Currently, large cell-level data stored in harmony with a dedicated web platform will enter Thor into a new phase. The focus shifts towards the upscaling model, packing pack and module levels to ensure prediction accuracy at system scale.
The rest of the work will focus on numerical integration and model simplification. This is an important step to enabling digital twins to deliver real-time results without sacrificing fidelity. This transition paves the way for deployable tools that can support both R&D workflows and operational decision-making in the industry.
Industrial partners emphasize the practical importance of Toll’s work. Flash batteries emphasize that digital twins and predictive maintenance offer measurable benefits across the supply chain, including increased production efficiency, reduced operational costs, improved safety and increased sustainability. Varta Innovation emphasizes that digital twins provide deeper insight into cell behavior and faster product optimization while reducing the burden of physical testing. Additionally, Engie-Laborelec highlights the role of digital twins in the stationary storage sector where safety, reliability and longevity are key.

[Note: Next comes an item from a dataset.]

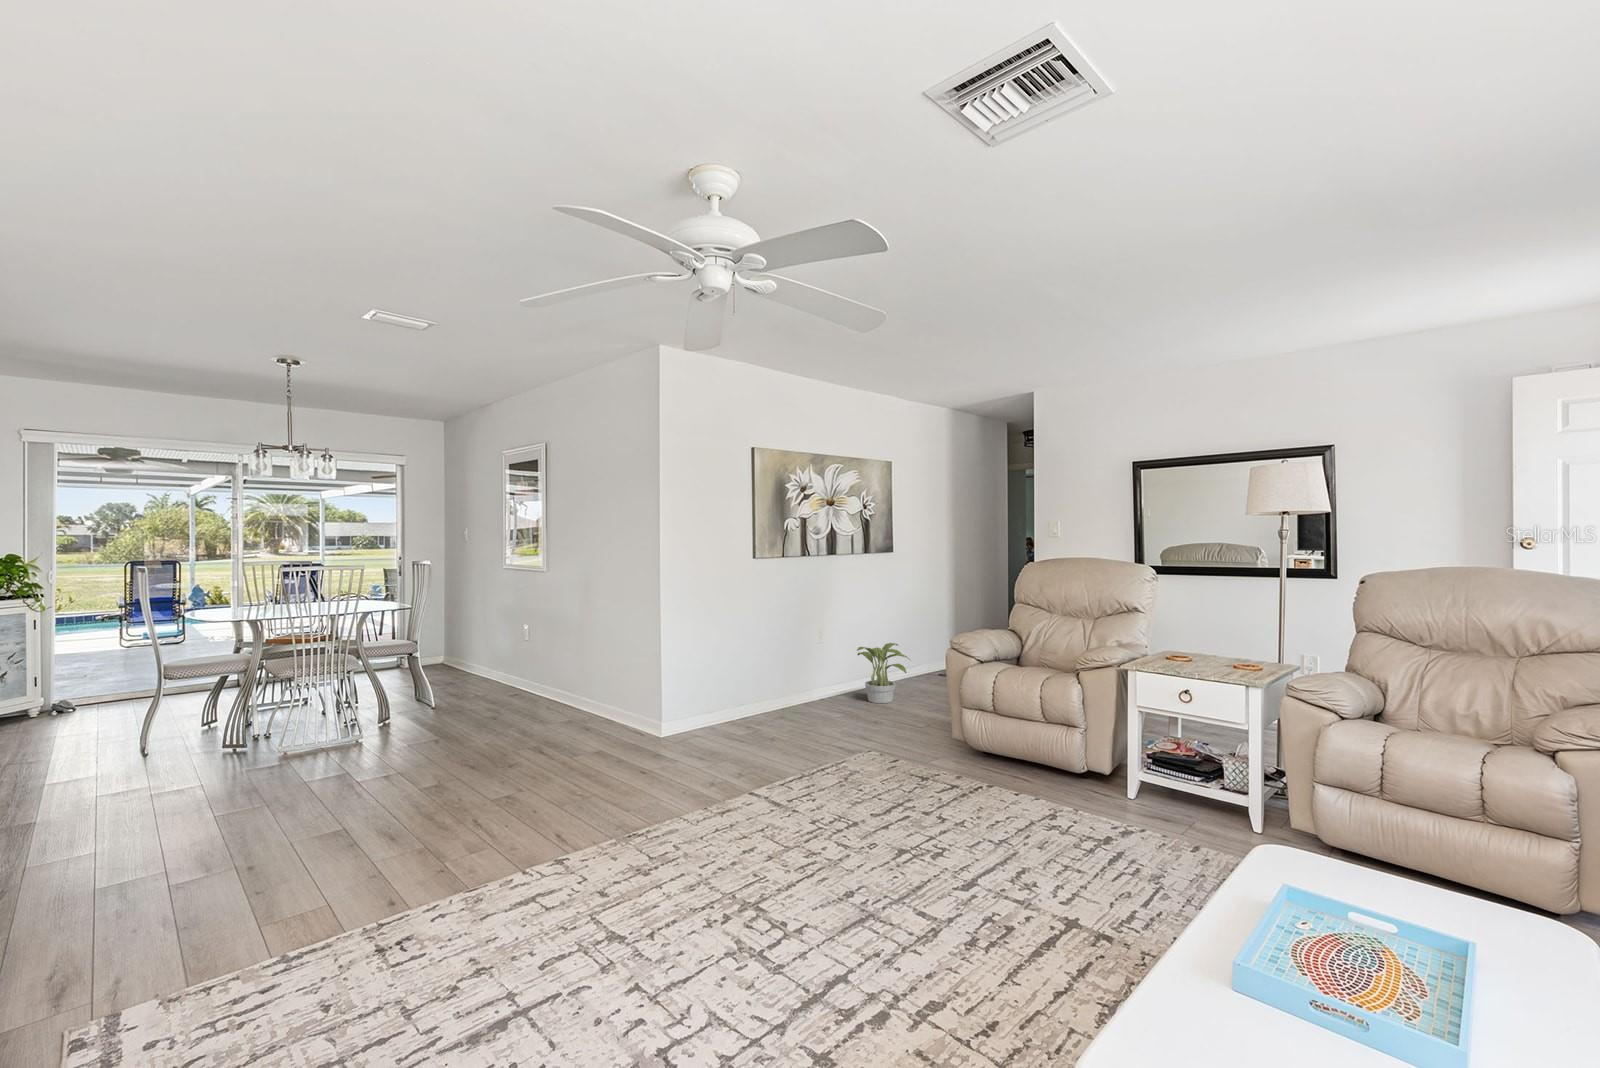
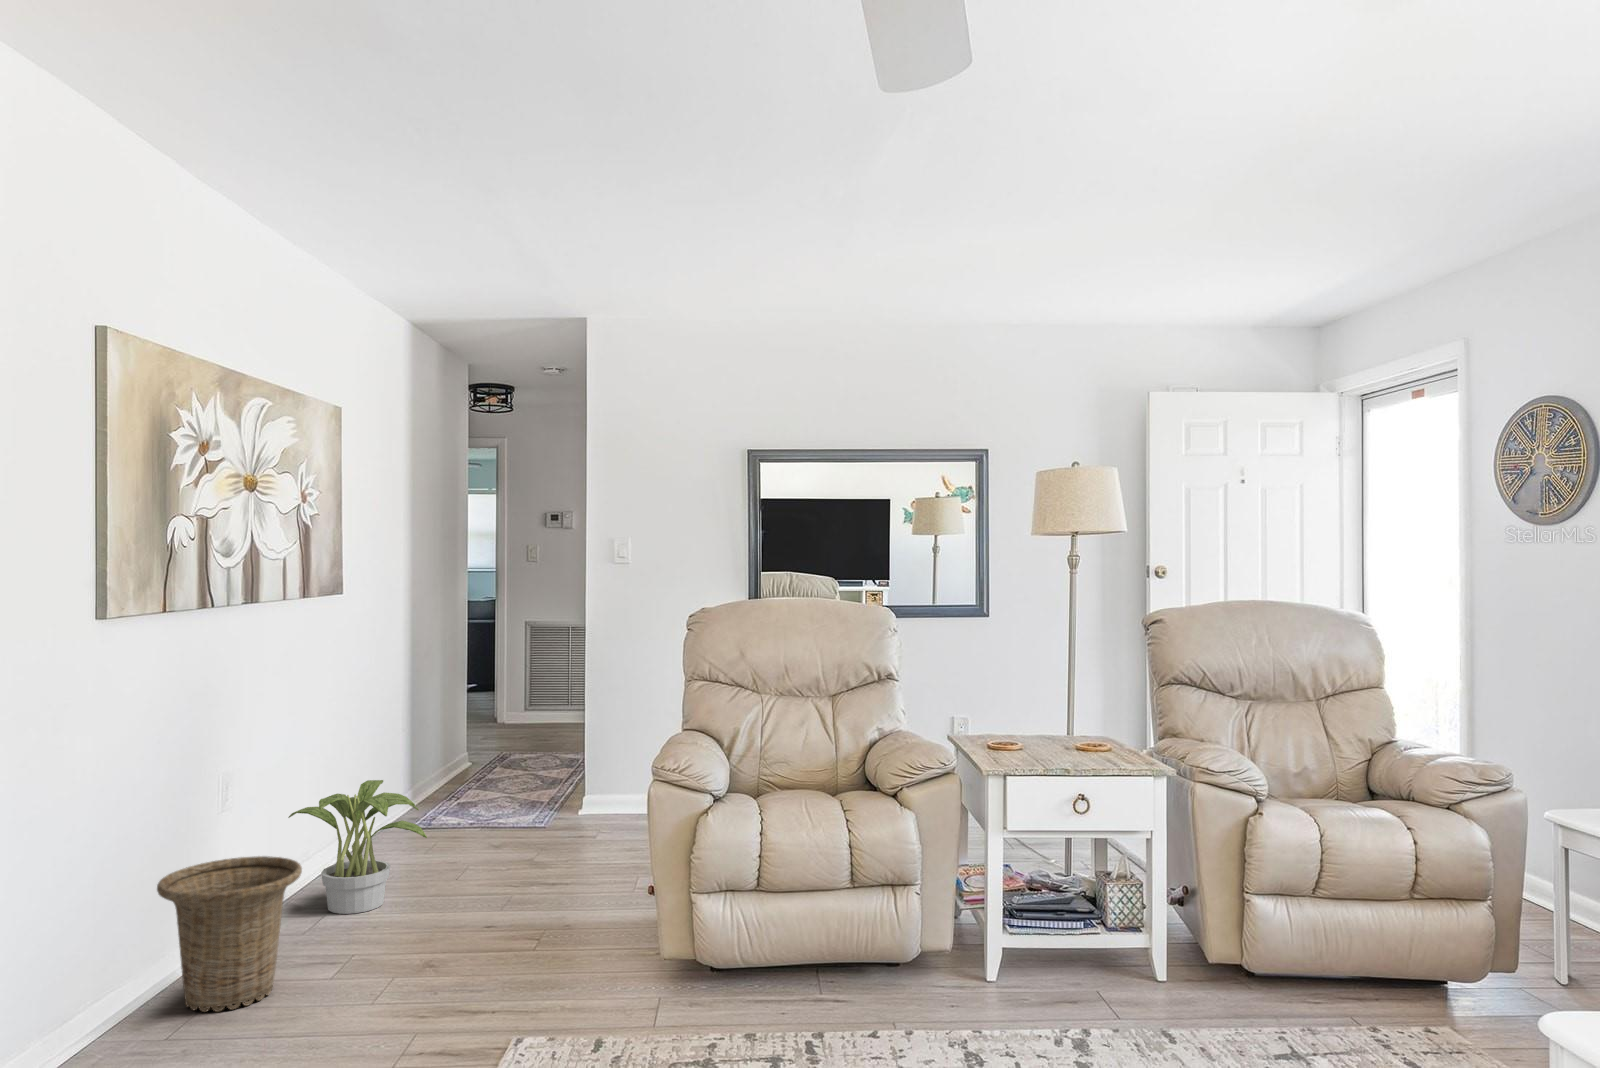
basket: none [775,663,829,722] -> present [157,856,302,1012]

By integrating operational insights, tools continue to be applied directly at cell, module, and pack levels.
Thor also aims to demonstrate that digital twins can achieve results comparable to physical tests, supporting future updates to international standards such as IEC and Cenelec on safety, energy efficiency and battery management.
Thor is also part of a Twinbatt cluster that integrates Digibatt, Thor, Acccelbat and the four fastest Horizon Europe projects at the forefront of digital battery research. Each brings unique expertise, from continuous verification tools to hybrid testing platforms.
Disclaimer
European Union funding. However, the opinions and opinions expressed are solely by the authors and do not necessarily reflect the opinions of the European Union or European climate, infrastructure, or environmental enforcement agencies. Neither the European Union nor the permitting authority can be held liable for them.
This article will also be featured in the 24th edition of Quarterly Publishing.